* [Page]
● ● ● ●
Urbania
review by Cynthia Fuchs, 3 November 2000
Scarier
Movie
"Heard
any good stories lately? I got a good one, and this one really
happened, I swear." Urban legends are those stories just creepy
enough to seem unreal, but close enough to reality that you can
imagine they happened, to someone, you know, that friend of a cousin
of an acquaintance of an in-law. They typically involve some
profoundly unsettling violence or violation, suggesting that the
smooth surface of your life is ever on the verge of destruction.
Charlie
(Dan Futterman) looks sort of like an average Joe, maybe a little
more beset than most, disheveled, pale and slight. He's not getting
much sleep lately, feeling besieged by his environment, unable to
settle into a rhythm or sense of security. He lives in New York,
where the streets are ever filled with possibilities, good and bad.
As you watch him walking these streets as if he's afraid but also
resentful that he feels that way, it's not long before you get the
idea that he walks this way because he's had a particularly
unnerving or traumatic experience. For all his manifest
tentativeness, Charlie also exudes warmth and curiosity, like he's
looking for something, something new or unknown, maybe even trouble.
Whether he's making nice with a homeless guy outside his building (Lothaire
Bluteau), or contemplating a sexual offer made by a
high-powered-looking woman he sees on the street, Charlie carries
himself as if he's expecting -- even looking forward to -- the
worst.
Technically,
Charlie lives inside the film Urbania, Jon Shear's debut
feature, but metaphorically, he lives inside the City, as idea, as
legendary place where bad things happen randomly, without logic or
meaning. Based on Daniel Reitz's play, Urban Folk Tales, the
film follows Charlie's struggle to make a narrative out of this
chaos, shifting back and forth between his immediate and remembered
experiences, interspersed with a series of "urban
legends," related to Charlie as stories that really happened.
These stories provide a notoriously baleful notion of human
interactions, ranging from the one about the lady who microwaves her
poor little damp dog to the one where the poor schlub wakes the
morning after a hot night of anonymous and unprotected sex, to find
that his date has left a lipsticked message on his mirror:
"Welcome to the World of AIDS." Each of these stories
speaks to some frightening aspect of living in the City, where dark
alleys intimate certain disaster and strangers on the corner are
harbingers of doom.
● ● ● ●
* [Problem A] List every full name (first and last) that appears in the Urbania review.
* [Problem B] Return everything in the Urbania review from "As you watch" down to "maybe even trouble.", copied word for word.

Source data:
● ● ● ●
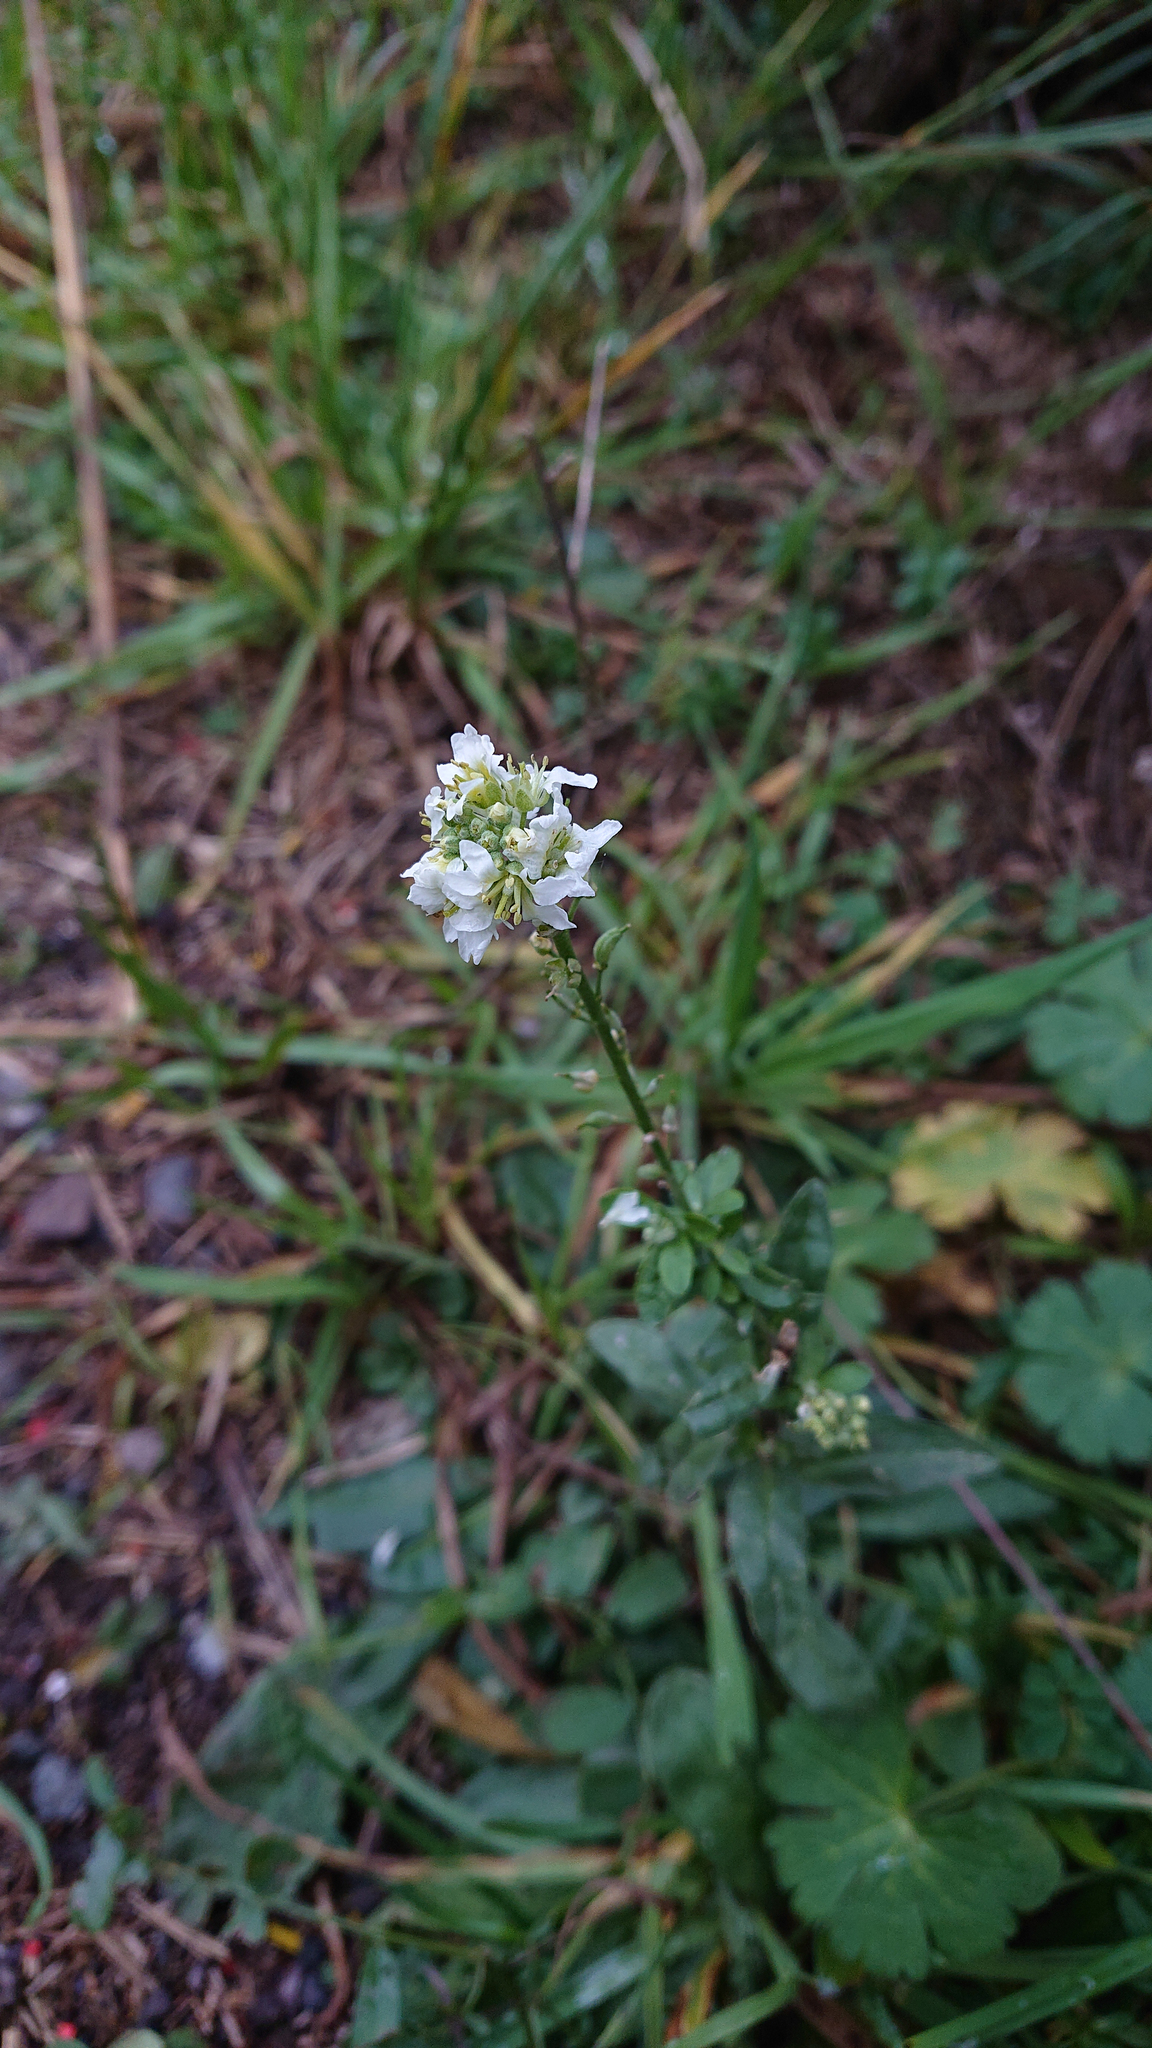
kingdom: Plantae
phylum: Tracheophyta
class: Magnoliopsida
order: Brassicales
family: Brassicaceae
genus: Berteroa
● ● ● ●
* [Written response A]
Cynthia Fuchs
Dan Futterman
Lothaire Bluteau
Jon Shear
Daniel Reitz

* [Written response B]
As you watch him walking these streets as if he's afraid but also
resentful that he feels that way, it's not long before you get the
idea that he walks this way because he's had a particularly
unnerving or traumatic experience. For all his manifest
tentativeness, Charlie also exudes warmth and curiosity, like he's
looking for something, something new or unknown, maybe even trouble.